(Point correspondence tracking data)
------------------------

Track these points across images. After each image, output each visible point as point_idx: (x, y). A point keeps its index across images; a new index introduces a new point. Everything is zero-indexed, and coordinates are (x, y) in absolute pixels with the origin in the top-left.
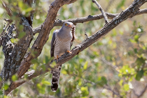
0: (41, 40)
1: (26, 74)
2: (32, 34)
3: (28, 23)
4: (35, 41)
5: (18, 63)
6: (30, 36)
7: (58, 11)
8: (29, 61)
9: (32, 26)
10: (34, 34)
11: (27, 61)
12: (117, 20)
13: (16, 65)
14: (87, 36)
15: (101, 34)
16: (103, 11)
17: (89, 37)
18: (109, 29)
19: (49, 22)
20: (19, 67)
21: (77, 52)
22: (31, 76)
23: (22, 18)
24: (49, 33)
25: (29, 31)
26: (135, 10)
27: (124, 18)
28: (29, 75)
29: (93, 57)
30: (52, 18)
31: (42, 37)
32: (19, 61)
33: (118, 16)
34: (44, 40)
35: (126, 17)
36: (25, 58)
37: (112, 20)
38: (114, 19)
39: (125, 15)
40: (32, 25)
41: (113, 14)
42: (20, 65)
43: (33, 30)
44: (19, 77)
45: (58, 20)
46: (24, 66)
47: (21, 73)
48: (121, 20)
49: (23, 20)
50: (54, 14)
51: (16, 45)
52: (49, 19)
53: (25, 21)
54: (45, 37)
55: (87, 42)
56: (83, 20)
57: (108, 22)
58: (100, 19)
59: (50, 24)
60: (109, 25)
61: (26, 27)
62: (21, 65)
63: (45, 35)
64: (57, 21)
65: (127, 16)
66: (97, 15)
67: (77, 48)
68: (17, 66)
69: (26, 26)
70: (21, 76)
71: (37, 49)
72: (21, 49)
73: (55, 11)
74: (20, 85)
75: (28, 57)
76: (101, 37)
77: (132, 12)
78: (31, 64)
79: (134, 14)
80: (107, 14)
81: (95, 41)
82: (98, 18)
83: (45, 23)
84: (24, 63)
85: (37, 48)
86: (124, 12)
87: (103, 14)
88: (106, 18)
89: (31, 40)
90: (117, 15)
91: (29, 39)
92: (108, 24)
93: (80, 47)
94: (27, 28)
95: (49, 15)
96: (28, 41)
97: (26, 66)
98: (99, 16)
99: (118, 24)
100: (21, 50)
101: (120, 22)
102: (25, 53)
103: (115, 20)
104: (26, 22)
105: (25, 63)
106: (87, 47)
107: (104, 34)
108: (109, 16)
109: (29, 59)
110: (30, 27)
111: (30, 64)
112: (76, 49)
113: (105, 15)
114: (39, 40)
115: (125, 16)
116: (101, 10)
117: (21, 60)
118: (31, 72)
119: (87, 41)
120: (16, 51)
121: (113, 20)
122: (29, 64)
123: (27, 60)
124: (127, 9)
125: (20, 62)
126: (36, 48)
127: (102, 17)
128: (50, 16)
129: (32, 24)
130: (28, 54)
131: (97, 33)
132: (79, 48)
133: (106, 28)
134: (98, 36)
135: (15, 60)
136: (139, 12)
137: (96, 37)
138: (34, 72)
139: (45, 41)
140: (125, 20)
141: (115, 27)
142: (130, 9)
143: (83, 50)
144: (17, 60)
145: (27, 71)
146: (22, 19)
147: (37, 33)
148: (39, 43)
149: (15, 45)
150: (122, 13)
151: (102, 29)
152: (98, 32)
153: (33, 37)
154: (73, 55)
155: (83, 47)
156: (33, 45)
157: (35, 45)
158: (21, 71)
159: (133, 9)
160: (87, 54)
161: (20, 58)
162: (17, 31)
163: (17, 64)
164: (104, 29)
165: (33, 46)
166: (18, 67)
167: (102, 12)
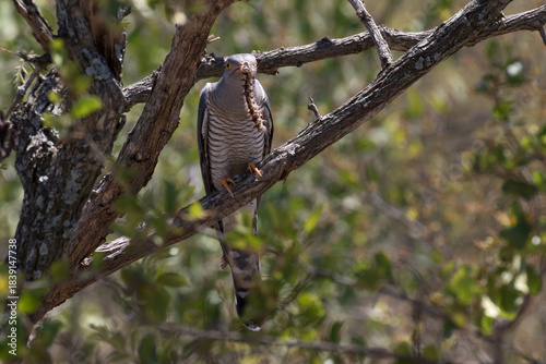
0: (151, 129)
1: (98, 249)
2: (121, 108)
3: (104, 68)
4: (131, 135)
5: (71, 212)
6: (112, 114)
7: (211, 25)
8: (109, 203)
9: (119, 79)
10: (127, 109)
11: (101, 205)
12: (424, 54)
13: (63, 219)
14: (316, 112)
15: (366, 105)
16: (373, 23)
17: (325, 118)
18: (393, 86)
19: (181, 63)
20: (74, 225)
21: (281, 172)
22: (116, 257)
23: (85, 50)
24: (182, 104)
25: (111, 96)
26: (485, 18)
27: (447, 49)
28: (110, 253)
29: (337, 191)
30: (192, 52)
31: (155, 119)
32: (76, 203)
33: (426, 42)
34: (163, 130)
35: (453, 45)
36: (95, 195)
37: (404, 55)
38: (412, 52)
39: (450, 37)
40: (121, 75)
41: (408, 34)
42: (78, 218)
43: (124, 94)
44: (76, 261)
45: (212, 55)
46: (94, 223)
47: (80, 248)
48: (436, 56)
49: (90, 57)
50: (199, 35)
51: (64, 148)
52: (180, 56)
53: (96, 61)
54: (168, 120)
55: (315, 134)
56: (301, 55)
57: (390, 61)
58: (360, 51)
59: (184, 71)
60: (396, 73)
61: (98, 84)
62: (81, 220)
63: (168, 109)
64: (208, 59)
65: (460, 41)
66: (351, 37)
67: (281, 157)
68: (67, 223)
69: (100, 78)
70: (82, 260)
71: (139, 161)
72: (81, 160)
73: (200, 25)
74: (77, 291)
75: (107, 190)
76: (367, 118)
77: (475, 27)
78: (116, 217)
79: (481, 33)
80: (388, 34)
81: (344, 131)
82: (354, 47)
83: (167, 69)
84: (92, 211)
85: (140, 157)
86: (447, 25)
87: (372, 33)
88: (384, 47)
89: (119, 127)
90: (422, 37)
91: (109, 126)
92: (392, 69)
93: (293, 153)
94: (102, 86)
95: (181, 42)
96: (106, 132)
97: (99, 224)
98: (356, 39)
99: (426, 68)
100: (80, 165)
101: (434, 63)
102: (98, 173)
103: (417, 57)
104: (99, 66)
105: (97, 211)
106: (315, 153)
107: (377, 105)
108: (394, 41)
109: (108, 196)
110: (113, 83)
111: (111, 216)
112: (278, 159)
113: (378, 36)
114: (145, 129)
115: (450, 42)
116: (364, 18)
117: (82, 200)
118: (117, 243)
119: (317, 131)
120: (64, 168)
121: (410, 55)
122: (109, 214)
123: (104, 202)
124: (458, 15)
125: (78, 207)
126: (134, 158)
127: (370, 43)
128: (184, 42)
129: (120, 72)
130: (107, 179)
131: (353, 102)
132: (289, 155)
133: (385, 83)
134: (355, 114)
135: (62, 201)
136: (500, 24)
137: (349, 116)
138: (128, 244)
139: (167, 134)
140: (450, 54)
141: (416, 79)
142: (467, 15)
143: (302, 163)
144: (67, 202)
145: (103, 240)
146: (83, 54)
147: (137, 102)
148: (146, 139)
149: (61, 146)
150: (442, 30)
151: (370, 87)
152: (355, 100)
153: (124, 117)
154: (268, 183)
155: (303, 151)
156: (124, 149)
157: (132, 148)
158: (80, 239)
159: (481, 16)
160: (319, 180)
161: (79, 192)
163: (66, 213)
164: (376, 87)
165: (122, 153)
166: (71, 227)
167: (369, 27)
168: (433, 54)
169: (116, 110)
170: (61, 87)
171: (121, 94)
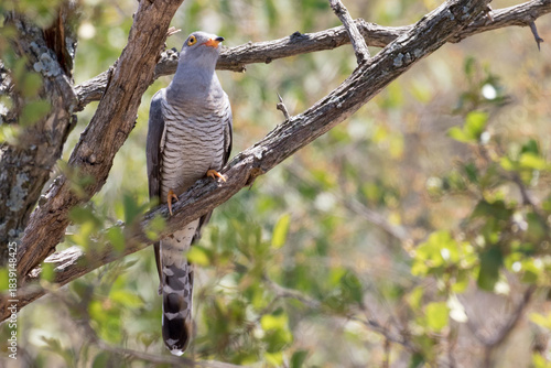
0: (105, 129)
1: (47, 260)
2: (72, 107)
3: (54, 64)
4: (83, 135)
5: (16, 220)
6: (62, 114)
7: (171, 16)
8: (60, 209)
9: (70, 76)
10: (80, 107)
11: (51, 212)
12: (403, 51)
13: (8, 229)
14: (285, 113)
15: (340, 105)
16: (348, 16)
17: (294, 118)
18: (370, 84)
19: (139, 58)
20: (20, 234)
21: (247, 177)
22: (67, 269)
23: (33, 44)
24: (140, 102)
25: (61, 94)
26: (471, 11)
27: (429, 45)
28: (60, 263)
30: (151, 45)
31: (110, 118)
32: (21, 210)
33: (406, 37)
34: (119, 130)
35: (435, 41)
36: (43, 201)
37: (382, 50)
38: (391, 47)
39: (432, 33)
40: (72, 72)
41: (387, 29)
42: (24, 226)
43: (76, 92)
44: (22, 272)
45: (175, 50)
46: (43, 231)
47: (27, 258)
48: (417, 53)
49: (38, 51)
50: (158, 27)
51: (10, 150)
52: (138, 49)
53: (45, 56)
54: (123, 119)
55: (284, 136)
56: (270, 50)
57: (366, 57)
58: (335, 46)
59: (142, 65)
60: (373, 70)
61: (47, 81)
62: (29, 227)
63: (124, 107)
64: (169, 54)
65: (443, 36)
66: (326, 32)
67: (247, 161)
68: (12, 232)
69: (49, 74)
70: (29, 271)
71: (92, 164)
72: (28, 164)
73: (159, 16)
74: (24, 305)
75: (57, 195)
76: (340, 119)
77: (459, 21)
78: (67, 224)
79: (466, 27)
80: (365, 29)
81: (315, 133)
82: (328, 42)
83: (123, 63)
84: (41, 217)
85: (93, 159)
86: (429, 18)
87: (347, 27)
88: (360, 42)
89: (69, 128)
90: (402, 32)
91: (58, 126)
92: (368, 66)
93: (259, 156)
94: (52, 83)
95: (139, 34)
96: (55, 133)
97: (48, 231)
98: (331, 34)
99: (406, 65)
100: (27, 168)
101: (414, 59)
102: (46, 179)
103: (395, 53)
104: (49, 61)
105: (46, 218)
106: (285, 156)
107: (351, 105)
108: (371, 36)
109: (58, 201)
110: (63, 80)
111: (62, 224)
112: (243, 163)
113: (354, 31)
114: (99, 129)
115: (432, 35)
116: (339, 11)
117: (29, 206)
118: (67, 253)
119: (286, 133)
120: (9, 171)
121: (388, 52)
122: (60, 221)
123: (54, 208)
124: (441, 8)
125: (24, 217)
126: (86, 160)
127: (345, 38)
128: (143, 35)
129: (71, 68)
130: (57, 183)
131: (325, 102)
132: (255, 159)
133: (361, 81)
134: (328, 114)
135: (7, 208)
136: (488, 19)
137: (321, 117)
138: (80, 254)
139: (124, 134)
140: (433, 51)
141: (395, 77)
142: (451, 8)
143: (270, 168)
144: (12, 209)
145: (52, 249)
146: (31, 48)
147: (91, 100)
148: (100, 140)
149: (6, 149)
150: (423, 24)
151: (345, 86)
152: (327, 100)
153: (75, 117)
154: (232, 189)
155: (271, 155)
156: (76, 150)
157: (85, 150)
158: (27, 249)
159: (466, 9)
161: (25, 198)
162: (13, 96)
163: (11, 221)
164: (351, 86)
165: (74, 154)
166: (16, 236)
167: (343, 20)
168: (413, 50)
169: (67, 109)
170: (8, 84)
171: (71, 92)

------------------------

> **Your instructions**
Quote the stretch of the point correspondence tracking data from its first line through the line containing "144: (17, 60)", with both ends included. Leave the pictures out of your answer.

> **Task answer**
Track these points across images. After each image, output each visible point as point_idx: (x, y). A point keeps its index across images; a new index introduces a new point. Everything is zero-indexed, and coordinates are (x, y) in absolute pixels with the origin in the top-left.
0: (41, 40)
1: (26, 74)
2: (32, 34)
3: (28, 23)
4: (35, 41)
5: (18, 63)
6: (30, 36)
7: (58, 11)
8: (29, 61)
9: (32, 26)
10: (34, 34)
11: (27, 61)
12: (117, 20)
13: (16, 65)
14: (87, 36)
15: (101, 34)
16: (103, 11)
17: (89, 37)
18: (109, 29)
19: (49, 22)
20: (19, 67)
21: (77, 52)
22: (31, 76)
23: (22, 18)
24: (49, 33)
25: (29, 31)
26: (135, 10)
27: (124, 18)
28: (29, 75)
29: (93, 57)
30: (52, 18)
31: (42, 37)
32: (19, 61)
33: (118, 16)
34: (44, 40)
35: (126, 17)
36: (25, 58)
37: (112, 20)
38: (114, 19)
39: (125, 15)
40: (32, 25)
41: (113, 14)
42: (20, 65)
43: (33, 30)
44: (19, 77)
45: (58, 20)
46: (24, 66)
47: (21, 73)
48: (121, 20)
49: (23, 20)
50: (54, 14)
51: (16, 45)
52: (49, 19)
53: (25, 21)
54: (45, 37)
55: (87, 42)
56: (83, 20)
57: (108, 22)
58: (100, 19)
59: (50, 24)
60: (109, 25)
61: (26, 27)
62: (21, 65)
63: (45, 35)
64: (57, 21)
65: (127, 16)
66: (97, 15)
67: (77, 48)
68: (17, 66)
69: (26, 26)
70: (21, 76)
71: (37, 49)
72: (21, 49)
73: (55, 11)
74: (20, 85)
75: (28, 57)
76: (101, 37)
77: (132, 12)
78: (31, 64)
79: (134, 14)
80: (107, 14)
81: (95, 41)
82: (98, 18)
83: (45, 23)
84: (24, 63)
85: (37, 48)
86: (124, 12)
87: (103, 14)
88: (106, 18)
89: (31, 40)
90: (117, 15)
91: (29, 39)
92: (108, 24)
93: (80, 47)
94: (27, 28)
95: (49, 15)
96: (28, 41)
97: (26, 66)
98: (99, 16)
99: (118, 24)
100: (21, 50)
101: (120, 22)
102: (25, 53)
103: (115, 20)
104: (26, 22)
105: (25, 63)
106: (87, 47)
107: (104, 34)
108: (109, 16)
109: (29, 59)
110: (30, 27)
111: (30, 64)
112: (76, 49)
113: (105, 15)
114: (39, 40)
115: (125, 16)
116: (101, 10)
117: (21, 60)
118: (31, 72)
119: (87, 41)
120: (16, 51)
121: (113, 20)
122: (29, 64)
123: (27, 60)
124: (127, 9)
125: (20, 62)
126: (36, 48)
127: (102, 17)
128: (50, 16)
129: (32, 24)
130: (28, 54)
131: (97, 33)
132: (79, 48)
133: (106, 28)
134: (98, 36)
135: (15, 60)
136: (139, 12)
137: (96, 37)
138: (34, 72)
139: (45, 41)
140: (125, 20)
141: (115, 27)
142: (130, 9)
143: (83, 50)
144: (17, 60)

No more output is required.